Finally, a shortage of technically skilled personnel was identified as a significant bottleneck. Among the manufacturers, interviewees reported that technical skills were in shortage and most companies had poorly trained staff. Training and knowledge were primarily only at the managerial level. Many local manufacturers could not afford to arrange advanced-level training sessions for their employees or recruit qualified pharmacists, chemists and technicians and business managers. From the regulatory side, it was informed that even though the field force was increased in 2017, the number of drug inspectors were still insufficient. Accordingly, the market authorizations faced considerable delay. Regarding regulatory expertise, an academician highlighted that professionals working in the drug testing laboratories had limited knowledge regarding use of analytical and testing instruments and equipment.

Many profit-oriented manufacturers yet to institutionalize a mindset promoting quality and safety

WHO GMP guidelines emphasize that manufacturers and their top management should establish a quality system within their entities (WHO, 2014a). However, QA managers and regulators highlighted the lack of an institutional quality mindset as a major barrier. Regulators argued that some pharmaceutical investors showed limited interest in strengthening their QA systems, but rather promoted a profit-oriented approach at the expense of the quality needed to manufacture essential medicines. For instance, a DRAP official described the pharmaceutical investors as businessmen who ‘want to opt for low risk investment options’ (Interviewee no. 22, regulator). In relation to this, an academic stated:

Investors are not ready to comply with GMP principles to avoid any expenditure on their part and always try to comply at a level where no money has to be paid. For this, they even utilize political pressures, if required (Interviewee no. 2, academia).
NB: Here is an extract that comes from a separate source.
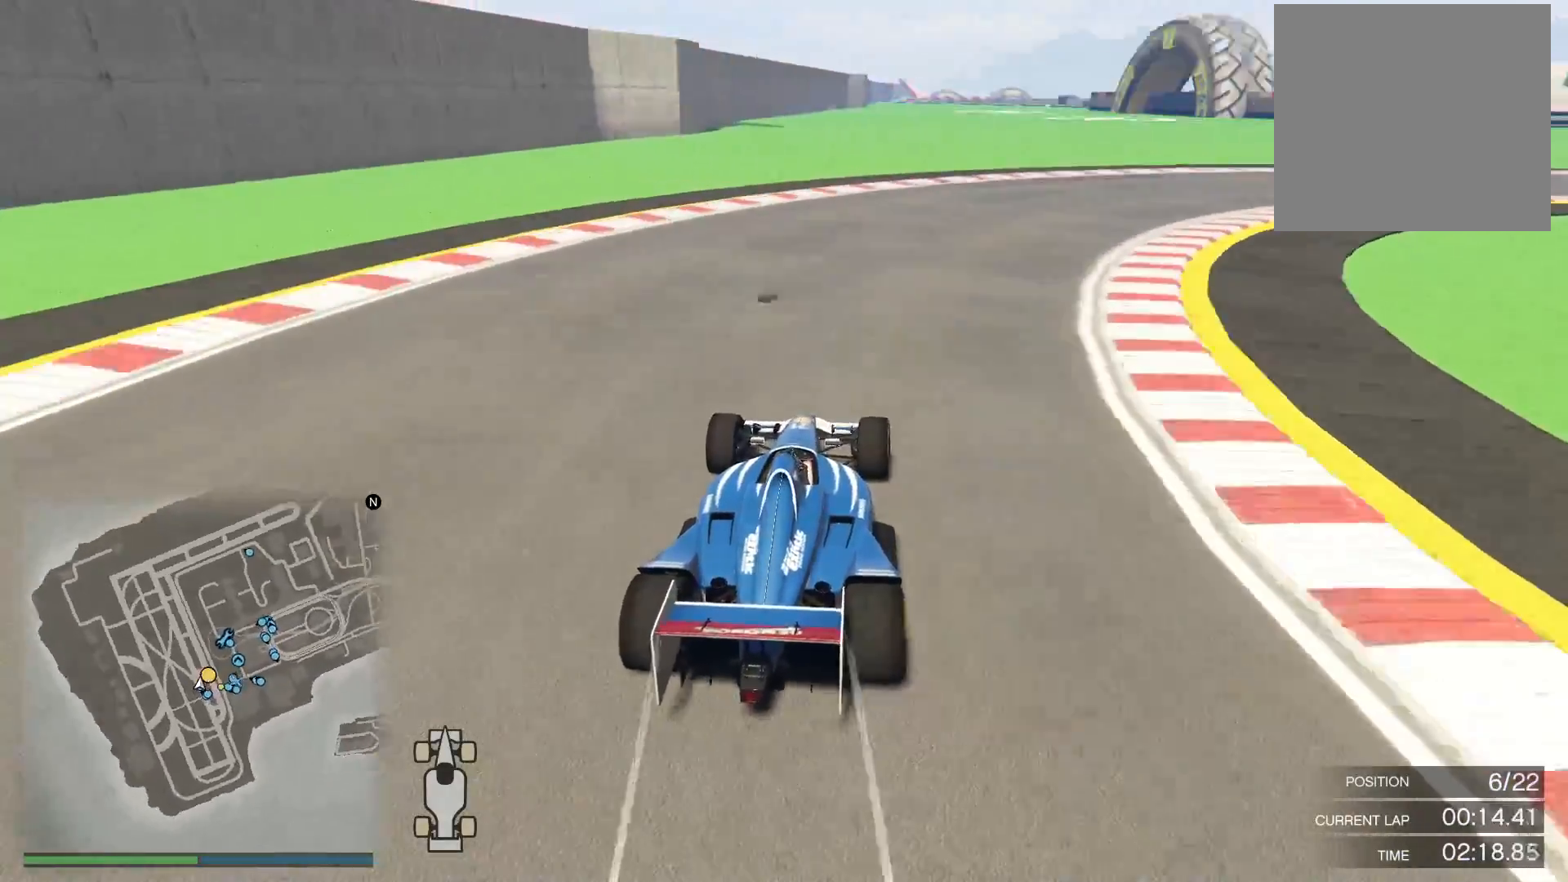
{"buttons": ["R2"], "left_stick": "right", "right_stick": "down-right", "events": []}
Most owners perceive GMP as a one-time process and not as a continuously evolving process that requires up-to-date technologies and procedures. Most QA managers expressed that their departments were progressively playing a crucial role in terms of assuring the quality and safety of the products. However, some managers pointed out that the quality aspect was generally not recognized and at times not understood by the top management and the working staff. In some facilities, owners viewed QA as the job of the QA management alone. There was a lack of authority and ownership of QA and the owners often interfered. One QA interviewee stated that a QA department could only work independently when it was given authority over batch release. This interviewee stated that owners would not allow the QA to stop the production as it was a ‘nightmare’, i.e. a huge economic loss to them. In relation to validity of records and procedures, a QA manager expressed that process validations or revalidations were not taken seriously at times.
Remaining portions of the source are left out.